The second event took place on November 5. The “Leil sheini” challah bake, an in-person, local and socially distanced event, was graciously hosted in the tented backyard of the Hakimi family in Teaneck. Neighbors of Dr. Debby Rapps, director of the Jewish Youth Encounter Program (JYEP), the Hakimis have been hosting a backyard minyan throughout the COVID crisis, and they decided to join forces in a special way for this event.

Rapps explained, “The parents in the JYEP school wanted their children to have healthy opportunities to socialize.” Rethinking how they could address this need in a COVID-19 world, she approached the Hakimis about a challah bake, since there was already a “shul tent” in place. “Without missing a beat, they graciously offered their tent, and a third of the JYEP students and their parents joined.”

Rapps wore two hats, one as a 35-year veteran and director of JYEP and another as one of eight community leaders for Jewish Journeys, both outreach organizations. She reached out to another community leader, Debbie Rosalimsky, about how to coordinate the challah bake, and they decided to join forces. Thus, the small but “Great Distanced Challah Bake” was born, with Jewish Journeys and JYEP working together to make it happen.

To ensure COVID-19 safety, the area had to be “flipped” to ensure properly spaced table arrangements; setup and decorating quickly followed the Mincha minyan.

The front driveway entrance area was sentried with sanitizer, masks and gloves. 55 participants were spaced under the tent into family groups or individual “pods” according to the community’s protocols of accepted social distancing and mask requirements. Instead of a large refreshment center, compact snacks and mini water bottles were distributed. A side table near the demonstration area in front held a batch of pre-mixed dough, along with bottles of sanitizer and a box of masks and some disposable gloves.

Preparing last year’s ingredients required four full days and hundreds of volunteers. This year’s tent affair ingredients were prepared by a handful of volunteers in just a single afternoon. Several of this year’s challah supplies were generously donated by Grand & Essex.

Rosalimsky wore two hats this year also. She first explained the process of making dough and the spiritual significance of each ingredient. Then she stepped into the challah-braiding role. Perched in front of the tent and far away from all of the pods, she explained and demonstrated both a four- and six-strand challah braid for the group. For those interested in learning either of these and other braiding techniques yourself, you can find Rosalimsky’s video demonstrations on YouTube.

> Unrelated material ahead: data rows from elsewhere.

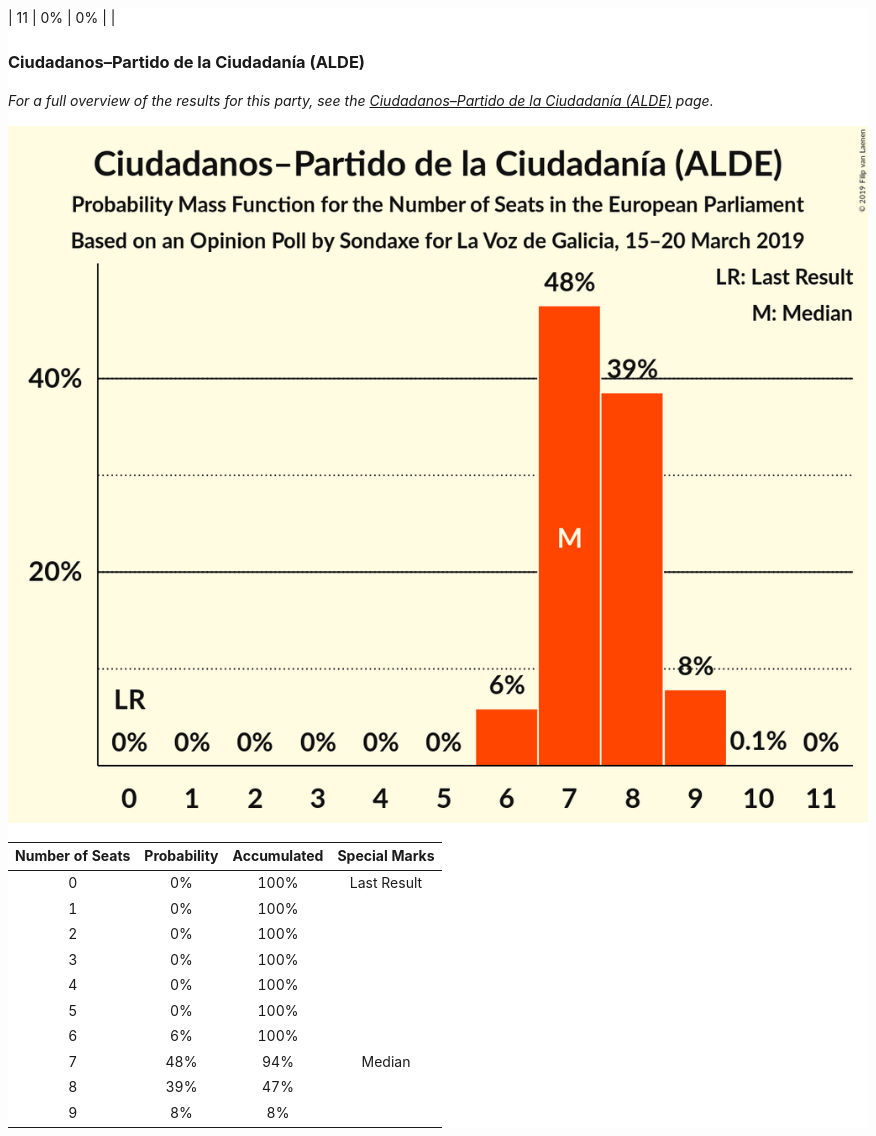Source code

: | 11 | 0% | 0% |  |

### Ciudadanos–Partido de la Ciudadanía (ALDE)

*For a full overview of the results for this party, see the [Ciudadanos–Partido de la Ciudadanía (ALDE)](party-ciudadanos–partidodelaciudadaníaalde.html) page.*

![Graph with seats probability mass function not yet produced](2019-03-20-Sondaxe-seats-pmf-ciudadanos–partidodelaciudadaníaalde.png "Seats Probability Mass Function")

| Number of Seats | Probability | Accumulated | Special Marks |
|:---------------:|:-----------:|:-----------:|:-------------:|
| 0 | 0% | 100% | Last Result |
| 1 | 0% | 100% |  |
| 2 | 0% | 100% |  |
| 3 | 0% | 100% |  |
| 4 | 0% | 100% |  |
| 5 | 0% | 100% |  |
| 6 | 6% | 100% |  |
| 7 | 48% | 94% | Median |
| 8 | 39% | 47% |  |
| 9 | 8% | 8% |  |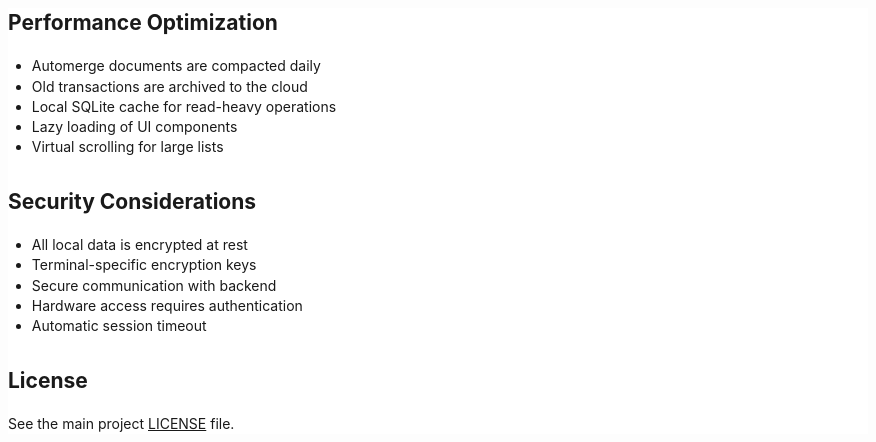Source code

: ## Performance Optimization

- Automerge documents are compacted daily
- Old transactions are archived to the cloud
- Local SQLite cache for read-heavy operations
- Lazy loading of UI components
- Virtual scrolling for large lists

## Security Considerations

- All local data is encrypted at rest
- Terminal-specific encryption keys
- Secure communication with backend
- Hardware access requires authentication
- Automatic session timeout

## License

See the main project [LICENSE](../LICENSE) file.
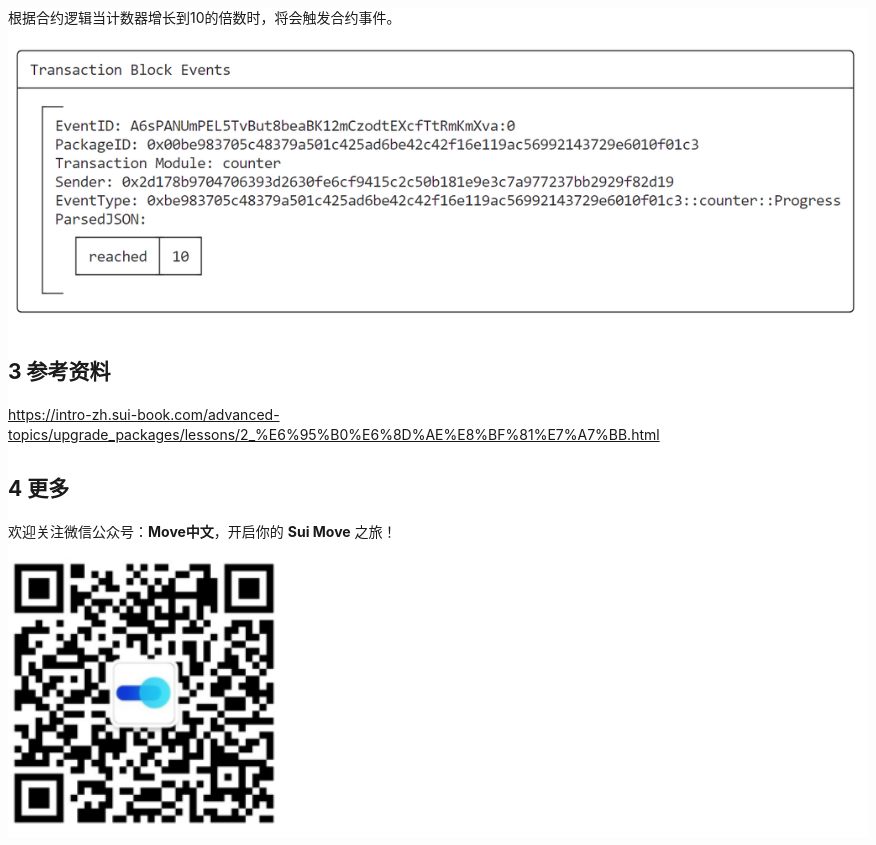 根据合约逻辑当计数器增长到10的倍数时，将会触发合约事件。

![image-20240102124327178](assets/image-20240102124327178.png)

## 3 参考资料

https://intro-zh.sui-book.com/advanced-topics/upgrade_packages/lessons/2_%E6%95%B0%E6%8D%AE%E8%BF%81%E7%A7%BB.html

## 4 更多

欢迎关注微信公众号：**Move中文**，开启你的 **Sui Move** 之旅！

![image-20240402223437320](assets/move_cn.png)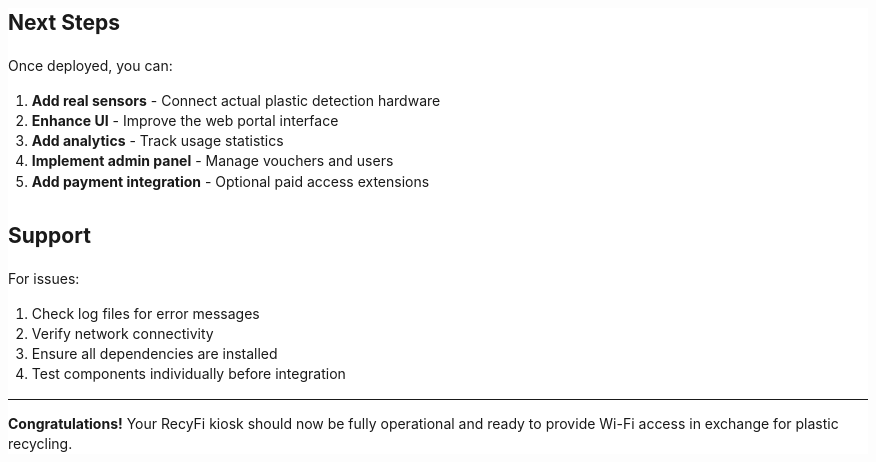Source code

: ## Next Steps

Once deployed, you can:

1. **Add real sensors** - Connect actual plastic detection hardware
2. **Enhance UI** - Improve the web portal interface  
3. **Add analytics** - Track usage statistics
4. **Implement admin panel** - Manage vouchers and users
5. **Add payment integration** - Optional paid access extensions

## Support

For issues:
1. Check log files for error messages
2. Verify network connectivity
3. Ensure all dependencies are installed
4. Test components individually before integration

---

**Congratulations!** Your RecyFi kiosk should now be fully operational and ready to provide Wi-Fi access in exchange for plastic recycling.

In her remarks addressing the group, Rosalimsky explained that this challah bake event was her first public “outing” in eight months, as she has taken extra precautions to protect the safety and health of her mother who came to live with the family when the quarantines and lockdowns were enacted in March. She commented that while past challah bakes with their large number of participants have been amazing, “This year’s event was very special by its palpable intimacy,” despite the mandated distancing.

Dena Levie, another Jewish Journeys community leader, raised the mood further by leading a round of songs to enhance the spirit of the moment and provide some time for the dough to rise. But there was no dancing, as in past years.

Other Jewish Journeys community leaders include Jordana Baruchov, Julie Farkas, Esther Friedman, Elana Kaplan and Andrea Portal.